Adwise : Dominique, tu es anthropologue et sociologue, et tu t’intéresses aux pratiques culturelles et aux innovations dans nos Sociétés occidentales. Tu utilises le terme de “milieu innovant”, emprunté à la géographie et aux territoires. Quels sont pour toi les milieux les innovants historiquement ?
DD : il y a 3 grands milieux innovants historiquement : d’abord l’industrie aux XIXè et XXè s. avec les innovations liées à l’énergie, notamment. Par exemple, la création de la variation tarifaire selon les heures creuses et pleines est un avant-goût du yield management appliqué aujourd’hui dans les secteurs des services : les compagnies aériennes, ferroviaires.
Et puis, il y a la grande distribution. On le voit aujourd’hui avec le Drive, la captation des parcours clients d’internet au magasin physique par exemple.
Et enfin l’agriculture, qui n’a cessé d’innover pour produire plus, s’adaptera aux goûts des consommateurs, améliorer les machines, les engrais – ce qui provoque un vrai questionnement aujourd’hui.
Adwise : et aujourd’hui, où se situe l’innovation ?
DD : dans les services, que ce soit en tant que secteur ou en complément d’une offre. En particulier grâce aux nouvelles technologies. Les services permettent l’hyperpersonnalisation, l’instantanéité, l’autonomie mais aussi le contrôle qui sont des attentes émergentes.
Adwise : Comment vois-tu cette innovation ?
Elle suit une courbe de progression que l’on a bien observée ; d’abord l’innovation résout le problème de la rareté. Immédiatement, ce qui était rare devient accessible, facilement. Je pense aux taxis par exemple ; Uber résout le problème de la rareté ou la perception de la rareté. Mais les applications mobiles d’aujourd’hui, qui donnent accès à toutes sortes d’informations ou de bonnes affaires, fonctionnent sur le même bénéfice.
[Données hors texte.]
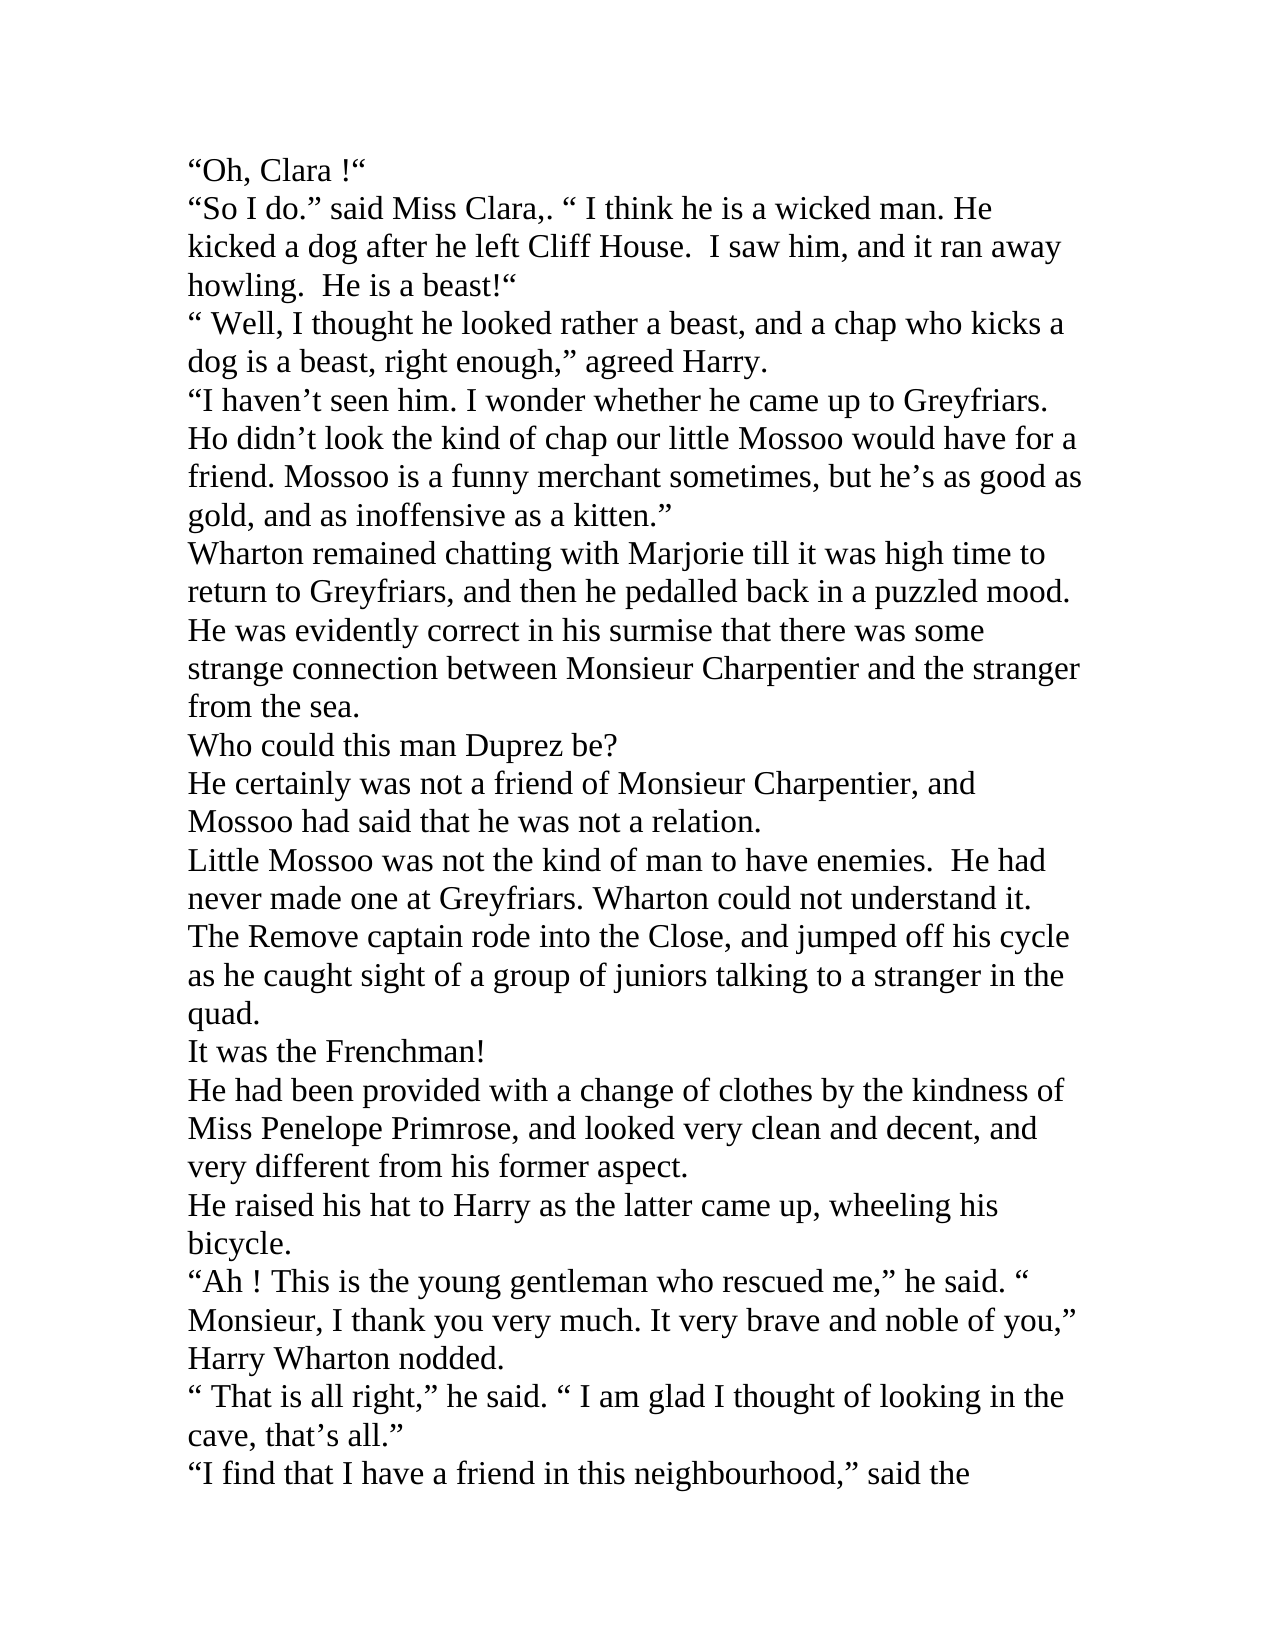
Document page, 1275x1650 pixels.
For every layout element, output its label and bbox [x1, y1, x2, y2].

text [187, 150, 1087, 1492]
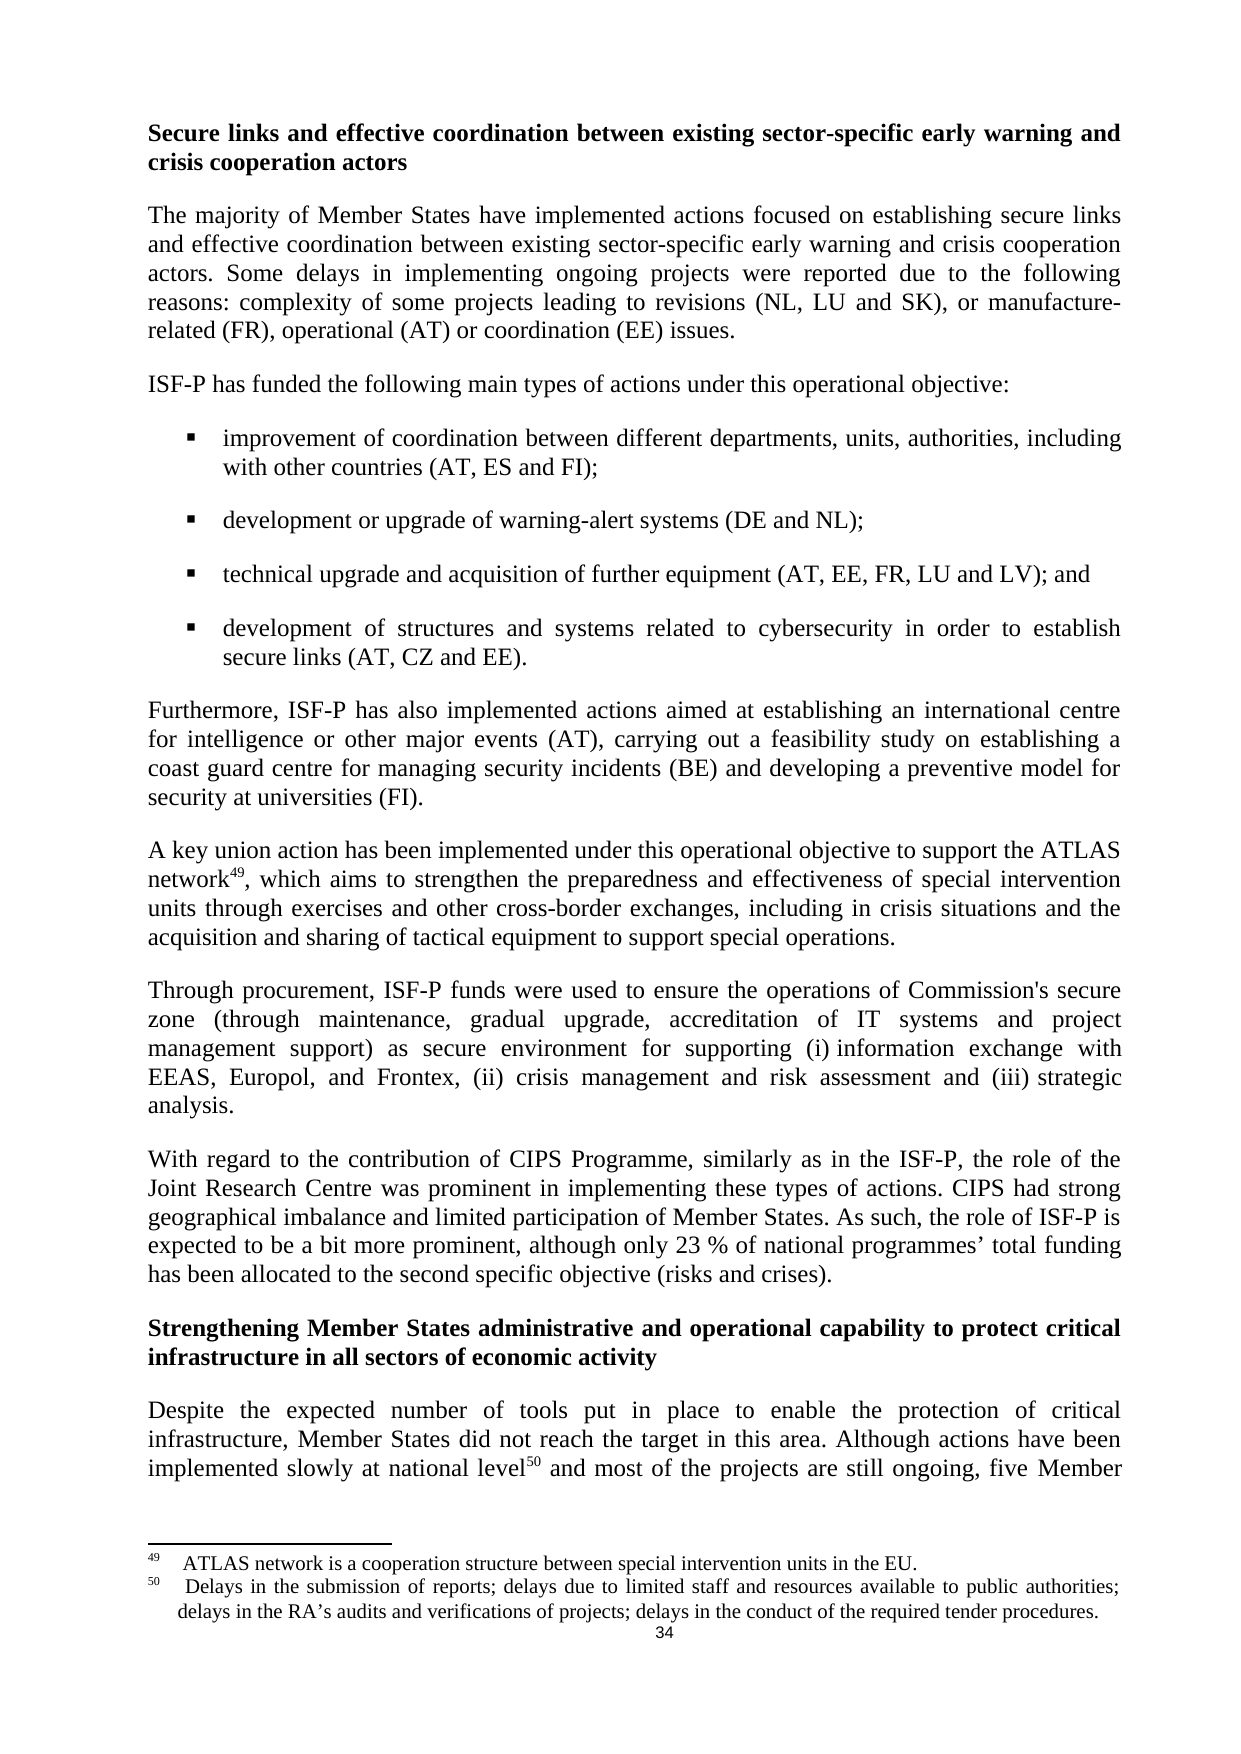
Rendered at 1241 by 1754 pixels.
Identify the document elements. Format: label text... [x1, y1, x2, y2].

list improvement of coordination between different departments, units, authorities, including with other countries (AT, ES and FI); [185, 423, 1122, 481]
list development of structures and systems related to cybersecurity in order to establish secure links (AT, CZ and EE). [185, 613, 1122, 671]
text Strengthening Member States administrative and operational capability to protect critical infrastructure in all sectors of economic activity [148, 1313, 1122, 1371]
text The majority of Member States have implemented actions focused on establishing secure links and effective coordination between existing sector-specific early warning and crisis cooperation actors. Some delays in implementing ongoing projects were reported due to the following reasons: complexity of some projects leading to revisions (NL, LU and SK), or manufacture-related (FR), operational (AT) or coordination (EE) issues. [148, 201, 1122, 344]
text A key union action has been implemented under this operational objective to support the ATLAS network, which aims to strengthen the preparedness and effectiveness of special intervention units through exercises and other cross-border exchanges, including in crisis situations and the acquisition and sharing of tactical equipment to support special operations. [148, 836, 1122, 951]
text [148, 1396, 1122, 1482]
text Through procurement, ISF-P funds were used to ensure the operations of Commission's secure zone (through maintenance, gradual upgrade, accreditation of IT systems and project management support) as secure environment for supporting (i) information exchange with EEAS, Europol, and Frontex, (ii) crisis management and risk assessment and (iii) strategic analysis. [148, 976, 1122, 1119]
text Furthermore, ISF-P has also implemented actions aimed at establishing an international centre for intelligence or other major events (AT), carrying out a feasibility study on establishing a coast guard centre for managing security incidents (BE) and developing a preventive model for security at universities (FI). [148, 696, 1122, 811]
text With regard to the contribution of CIPS Programme, similarly as in the ISF-P, the role of the Joint Research Centre was prominent in implementing these types of actions. CIPS had strong geographical imbalance and limited participation of Member States. As such, the role of ISF-P is expected to be a bit more prominent, although only 23 % of national programmes’ total funding has been allocated to the second specific objective (risks and crises). [148, 1144, 1122, 1288]
text ISF-P has funded the following main types of actions under this operational objective: [148, 369, 1122, 398]
list technical upgrade and acquisition of further equipment (AT, EE, FR, LU and LV); and [185, 559, 1122, 588]
list development or upgrade of warning-alert systems (DE and NL); [185, 506, 1122, 534]
text Secure links and effective coordination between existing sector-specific early warning and crisis cooperation actors [148, 118, 1122, 176]
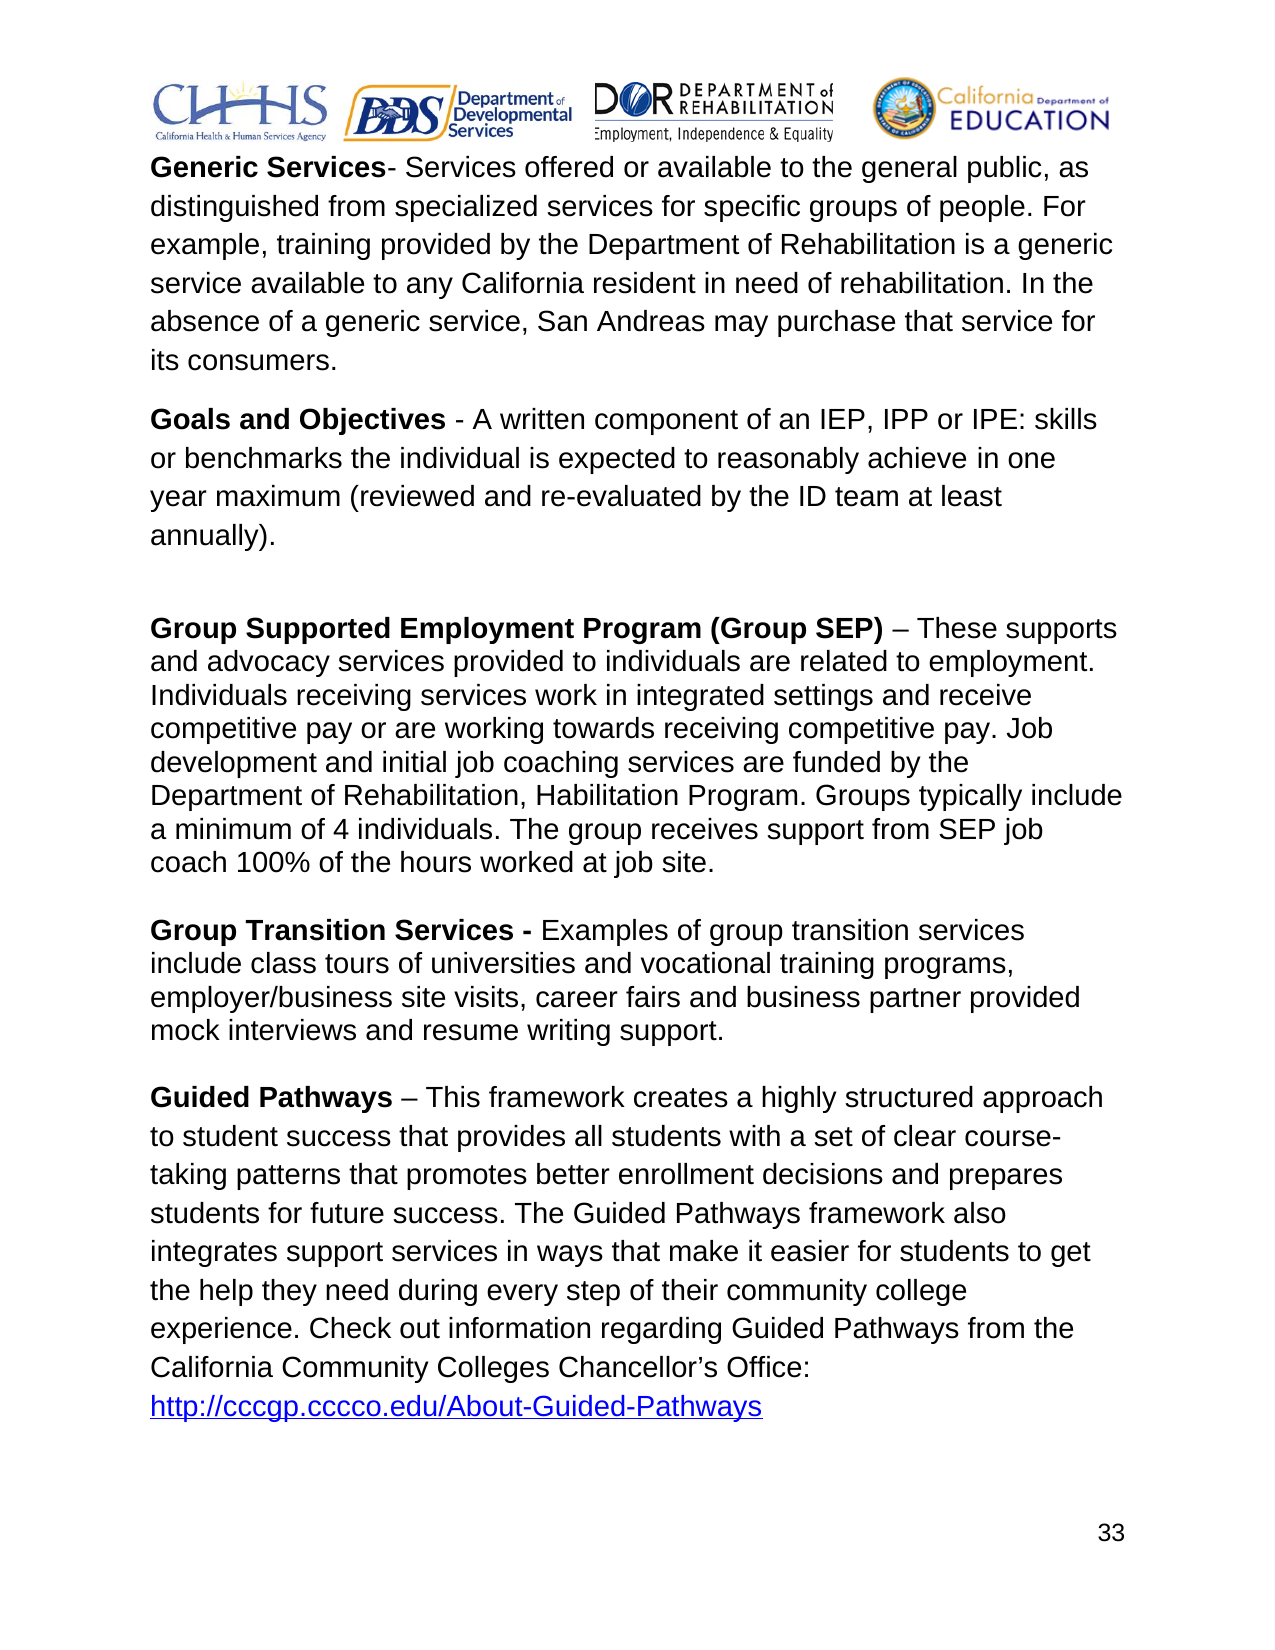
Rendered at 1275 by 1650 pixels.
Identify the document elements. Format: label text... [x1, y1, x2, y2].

picture [865, 74, 1126, 147]
picture [341, 82, 833, 142]
text Goals and Objectives - A written component of an IEP, IPP or IPE: skills or benchmarks the individual is expected to reasonably achieve in one year maximum (reviewed and re-evaluated by the ID team at least annually). [150, 402, 1125, 551]
text Group Transition Services - Examples of group transition services include class tours of universities and vocational training programs, employer/business site visits, career fairs and business partner provided mock interviews and resume writing support. [150, 912, 1125, 1047]
text Group Supported Employment Program (Group SEP) – These supports and advocacy services provided to individuals are related to employment. Individuals receiving services work in integrated settings and receive competitive pay or are working towards receiving competitive pay. Job development and initial job coaching services are funded by the Department of Rehabilitation, Habilitation Program. Groups typically include a minimum of 4 individuals. The group receives support from SEP job coach 100% of the hours worked at job site. [150, 611, 1125, 879]
text Guided Pathways – This framework creates a highly structured approach to student success that provides all students with a set of clear course-taking patterns that promotes better enrollment decisions and prepares students for future success. The Guided Pathways framework also integrates support services in ways that make it easier for students to get the help they need during every step of their community college experience. Check out information regarding Guided Pathways from the California Community Colleges Chancellor’s Office: http://cccgp.cccco.edu/About-Guided-Pathways [150, 1080, 1125, 1422]
text Generic Services- Services offered or available to the general public, as distinguished from specialized services for specific groups of people. For example, training provided by the Department of Rehabilitation is a generic service available to any California resident in need of rehabilitation. In the absence of a generic service, San Andreas may purchase that service for its consumers. [150, 150, 1125, 376]
picture [150, 80, 330, 142]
Deuxièmement, l’innovation apporte en général une rupture sur le coût. Le bien, le service devient plus accessible financièrement aussi. Là encore Uber innove, mais Ikéa aussi, Brico Dépôt, Transavia, Easyjet dans leur domaine. Cette rupture sur les coûts dans l’innovation n’est pas nouvelle. Déjà la création du Bon Marché en 1850, qui était un low-cost avant l’heure, a tué le petit commerce -les magasins de nouveautés- des alentours. Enfin, et c’est aussi très important, l’innovation fait baisser « la charge mentale ». En rendant un usage plus facile, plus serein, on apporte une réelle innovation. C’est pourquoi lorsqu’on réfléchit aux innovations de demain, il faut garder à l’esprit ces 3 trépieds.